## Exercise brief
Identify each line in the records below that contains the word "example", and copy it.

## Plain-text document sources
══════════
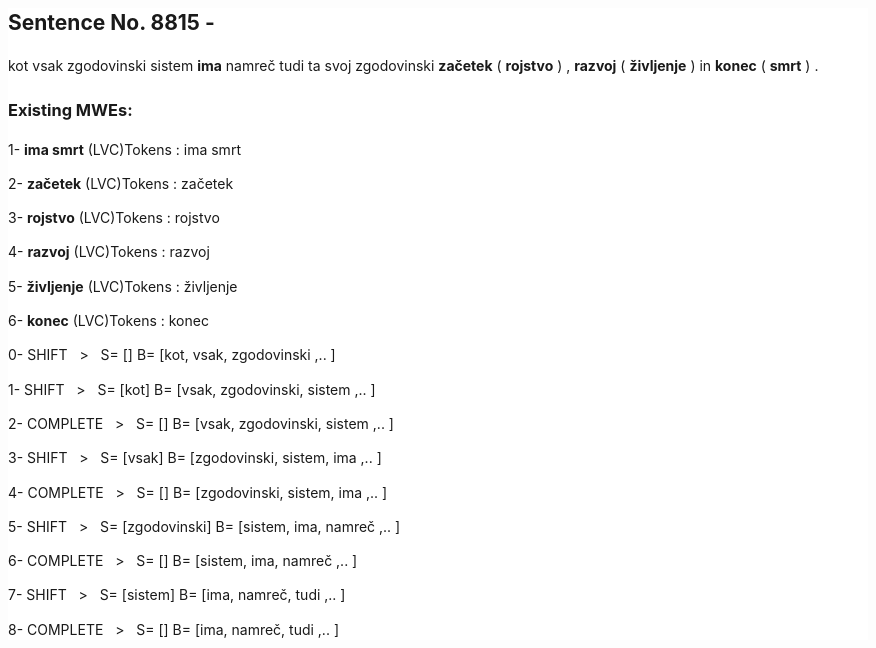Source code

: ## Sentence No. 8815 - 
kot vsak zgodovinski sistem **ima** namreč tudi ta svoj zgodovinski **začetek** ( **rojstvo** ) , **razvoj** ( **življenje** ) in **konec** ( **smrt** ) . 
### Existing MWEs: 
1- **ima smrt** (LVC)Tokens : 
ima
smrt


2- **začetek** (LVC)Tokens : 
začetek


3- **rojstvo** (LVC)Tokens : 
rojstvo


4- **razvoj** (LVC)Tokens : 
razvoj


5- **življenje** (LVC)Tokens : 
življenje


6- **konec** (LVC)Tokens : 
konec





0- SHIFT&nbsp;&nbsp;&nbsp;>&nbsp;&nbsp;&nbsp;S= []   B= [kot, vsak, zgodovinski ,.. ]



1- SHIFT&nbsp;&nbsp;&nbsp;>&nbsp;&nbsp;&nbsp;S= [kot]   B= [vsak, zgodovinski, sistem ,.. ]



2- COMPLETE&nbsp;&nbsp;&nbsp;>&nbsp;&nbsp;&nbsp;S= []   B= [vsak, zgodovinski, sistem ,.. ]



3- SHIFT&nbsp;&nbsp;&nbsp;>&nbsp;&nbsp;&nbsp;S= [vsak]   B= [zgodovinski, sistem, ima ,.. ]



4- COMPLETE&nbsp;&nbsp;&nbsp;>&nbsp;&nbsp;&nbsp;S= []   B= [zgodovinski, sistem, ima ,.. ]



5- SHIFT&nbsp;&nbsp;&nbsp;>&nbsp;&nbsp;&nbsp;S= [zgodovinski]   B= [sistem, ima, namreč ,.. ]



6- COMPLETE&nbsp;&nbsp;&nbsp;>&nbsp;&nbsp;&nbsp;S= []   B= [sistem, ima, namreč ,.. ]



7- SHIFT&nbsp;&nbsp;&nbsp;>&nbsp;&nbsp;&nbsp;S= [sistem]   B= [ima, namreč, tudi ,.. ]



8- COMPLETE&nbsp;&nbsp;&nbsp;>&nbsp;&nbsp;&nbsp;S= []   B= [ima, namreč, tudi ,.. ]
══════════
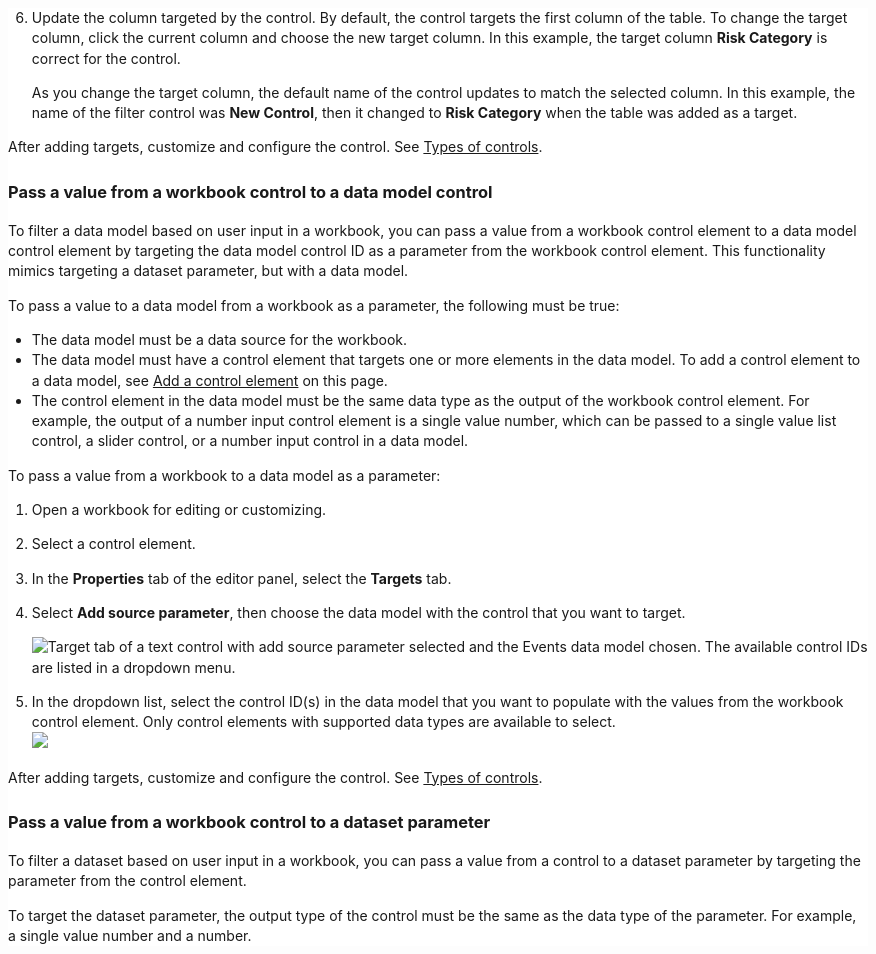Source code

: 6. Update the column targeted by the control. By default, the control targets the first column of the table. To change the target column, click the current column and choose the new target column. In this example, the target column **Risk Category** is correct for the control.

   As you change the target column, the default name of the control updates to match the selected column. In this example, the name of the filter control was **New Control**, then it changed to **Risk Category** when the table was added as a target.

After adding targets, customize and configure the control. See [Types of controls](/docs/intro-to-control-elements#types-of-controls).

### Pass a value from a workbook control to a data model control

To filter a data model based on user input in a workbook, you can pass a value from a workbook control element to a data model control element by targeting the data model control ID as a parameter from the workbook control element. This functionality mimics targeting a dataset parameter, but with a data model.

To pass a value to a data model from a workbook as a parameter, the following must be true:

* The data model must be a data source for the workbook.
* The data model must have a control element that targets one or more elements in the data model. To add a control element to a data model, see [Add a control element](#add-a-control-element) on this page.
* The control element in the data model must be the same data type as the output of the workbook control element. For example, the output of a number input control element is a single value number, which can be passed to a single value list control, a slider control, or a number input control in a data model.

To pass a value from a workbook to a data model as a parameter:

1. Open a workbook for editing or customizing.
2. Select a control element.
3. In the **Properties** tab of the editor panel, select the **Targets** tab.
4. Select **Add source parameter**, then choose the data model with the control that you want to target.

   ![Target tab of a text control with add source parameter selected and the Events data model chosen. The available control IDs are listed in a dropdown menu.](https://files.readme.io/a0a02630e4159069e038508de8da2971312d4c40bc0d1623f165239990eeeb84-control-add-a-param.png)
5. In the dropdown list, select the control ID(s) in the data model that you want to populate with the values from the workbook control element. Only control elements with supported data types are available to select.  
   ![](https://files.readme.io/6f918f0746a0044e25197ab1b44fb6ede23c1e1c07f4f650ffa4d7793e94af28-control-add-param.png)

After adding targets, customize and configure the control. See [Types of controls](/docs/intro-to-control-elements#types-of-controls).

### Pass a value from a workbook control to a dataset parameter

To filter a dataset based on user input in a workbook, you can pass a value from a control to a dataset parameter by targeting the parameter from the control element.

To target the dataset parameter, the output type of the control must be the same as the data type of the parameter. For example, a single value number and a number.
══════════
## Exercise output
: 6. Update the column targeted by the control. By default, the control targets the first column of the table. To change the target column, click the current column and choose the new target column. In this example, the target column **Risk Category** is correct for the control.
   As you change the target column, the default name of the control updates to match the selected column. In this example, the name of the filter control was **New Control**, then it changed to **Risk Category** when the table was added as a target.
* The control element in the data model must be the same data type as the output of the workbook control element. For example, the output of a number input control element is a single value number, which can be passed to a single value list control, a slider control, or a number input control in a data model.
To target the dataset parameter, the output type of the control must be the same as the data type of the parameter. For example, a single value number and a number.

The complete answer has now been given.